# Easy Peanut Butter Pie



## jlh42581 (Nov 25, 2013)

This one has only made it into our family about a year. Its the easiest pie you could make, quick and man is it ever good. We take it to parties and without fail someone asks for the recipe.

To make the crust(make two, the filling is enough for two)

1 pkg graham crackers

8 tblsp of melted butter

1/3 cup of white sugar

Put all ingredients into a food processor or blender. Run it till its all the same consistency. Push into a pie pan distributed evenly the whole way around and bake at 375 for 8 mins.

The crust needs 1 hour to cool at room temp. If you live where we do, thats 10 mins outside in 15 degree weather with 10mph wind.

You can cheat and buy premaid crusts if you want, its not that much different.

Once thats ready to go you'll need(remember to half it if you're only making one pie)

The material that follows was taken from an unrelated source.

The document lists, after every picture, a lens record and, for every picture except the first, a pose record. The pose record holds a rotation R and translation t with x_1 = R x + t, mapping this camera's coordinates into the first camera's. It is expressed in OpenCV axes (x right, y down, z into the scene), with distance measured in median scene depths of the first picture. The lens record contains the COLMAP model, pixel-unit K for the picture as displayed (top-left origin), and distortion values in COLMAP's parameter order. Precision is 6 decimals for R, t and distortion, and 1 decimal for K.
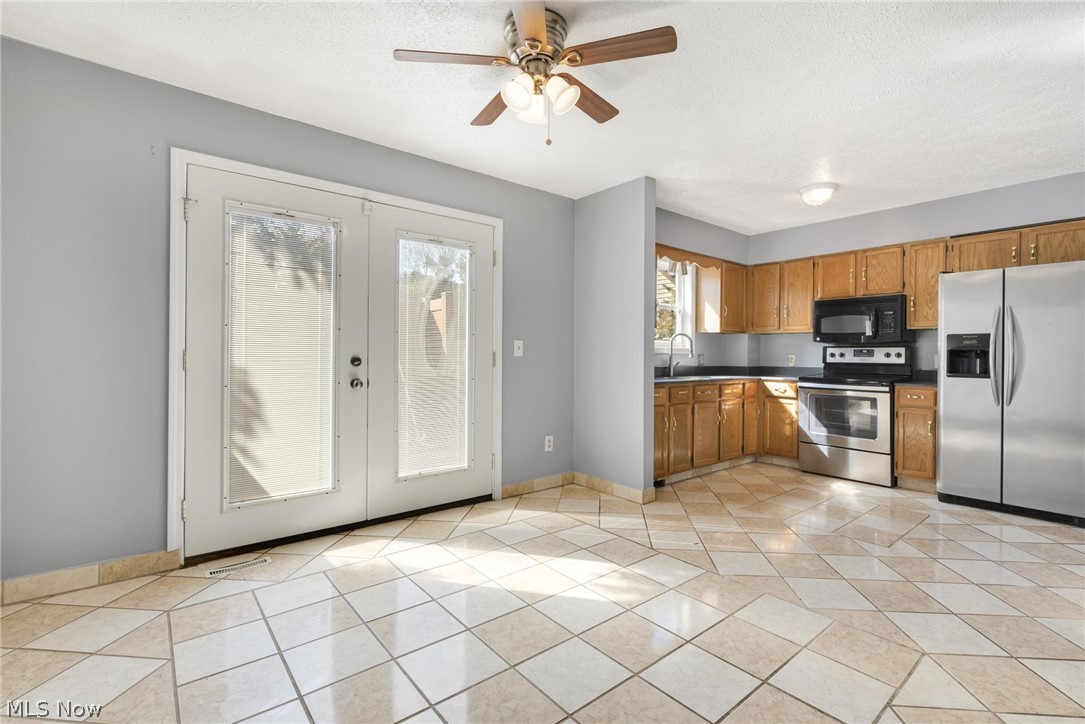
lens RADIAL K [[489.4, 0, 561.3], [0, 489.4, 356.7], [0, 0, 1]] dist [0.000624, -0.000027]
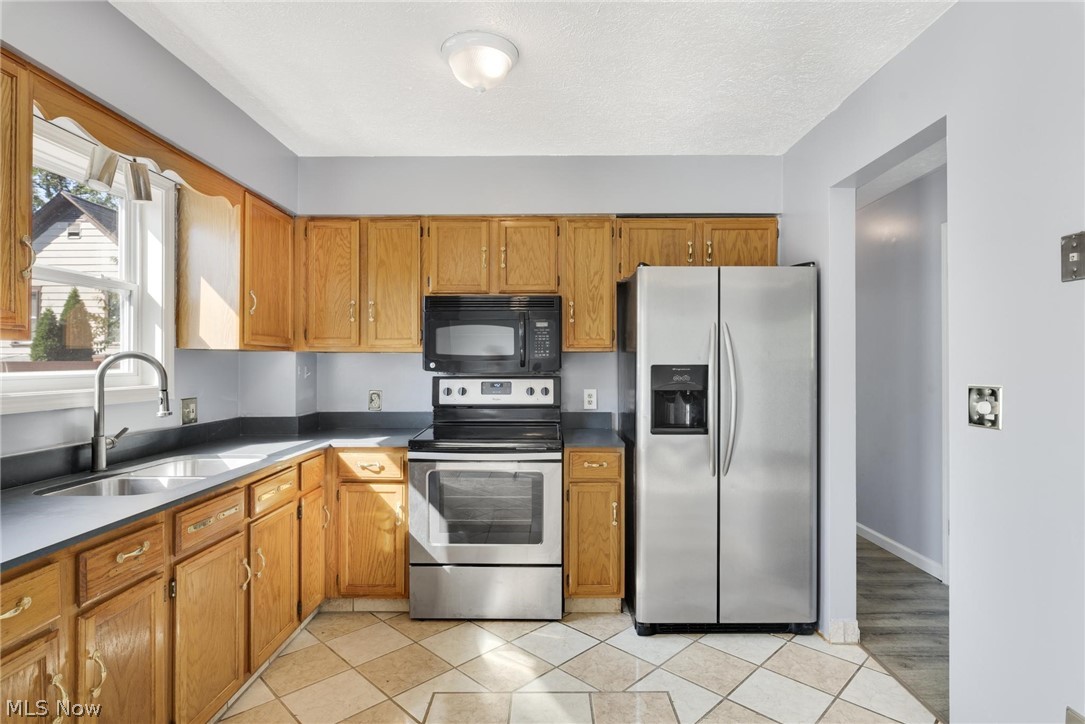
lens RADIAL K [[559.6, 0, 548.7], [0, 559.6, 361.3], [0, 0, 1]] dist [-0.003264, -0.000248]
pose [[0.651414, -0.004288, 0.758710, 0.148951], [0.008463, 0.999963, -0.001614, -0.043657], [-0.758675, 0.007472, 0.651426, 0.557658]]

1 8oz package of cream cheese(softened)

1 small container of cool whip

1 cup of confectioners sugar

1 cup of Peanut Butter

Mix all ingredients with a mixer till smooth, pour into the crust, smooth it out and stick it in the freezer for at least an hour. Pull it 10 mins before ready to eat, cut it... enjoy.


----------



## chef jimmyj (Nov 25, 2013)

Sounds good...Does that amount of Graham Crackers make one crust or two?...JJ


----------



## jlh42581 (Nov 25, 2013)

Sorry I wasnt more clear, the crust recipe makes one


----------



## denton2221 (Nov 27, 2013)

Jlh42581 - Looks delicious, I will be making a couple of these for Thanksgiving tomorrow. Will let you know what the family thinks of it.
Thanks,

Patrick


----------



## jlh42581 (Nov 27, 2013)

We'll be having it too! Definitely let the forum know what you think. Its one of my favs. Made it with blended strawberries once, I liked it but it had much more water content and froze almost solid.


----------



## jlh42581 (Nov 27, 2013)

You can garnish it with grated choc if you want, not necessary. The last one we made we had no traditional choc so took an m&m and ran it over a zester.


----------



## denton2221 (Dec 4, 2013)

JLH,

The Peanut Butter Pie was delicious, and everyone who had some really enjoyed it.  I have jotted this recipe down as I know I will be requested to bring it to the inlaw's house every time we eat over there. Thanks again for the recipe.

Thanks,

Patrick


----------



## jlh42581 (Dec 5, 2013)

Glad it turned out well for you. I did want to mention the wife told me sometimes she even adds a half a cup of milk. I cant see how that is necessary though.


----------



## worktogthr (Dec 5, 2013)

I have been making this for a few years and its true...everyone loves it!  I am lazy and I buy the graham cracker crusts at the supermarket for a couple of bucks.  I think I originally found it on a healthy cooking website so it had 1/3 less fat cream cheese, reduced fat PB, fat free cool whip, and a reduced fat/calorie crust.  It really is simple and delicious.


----------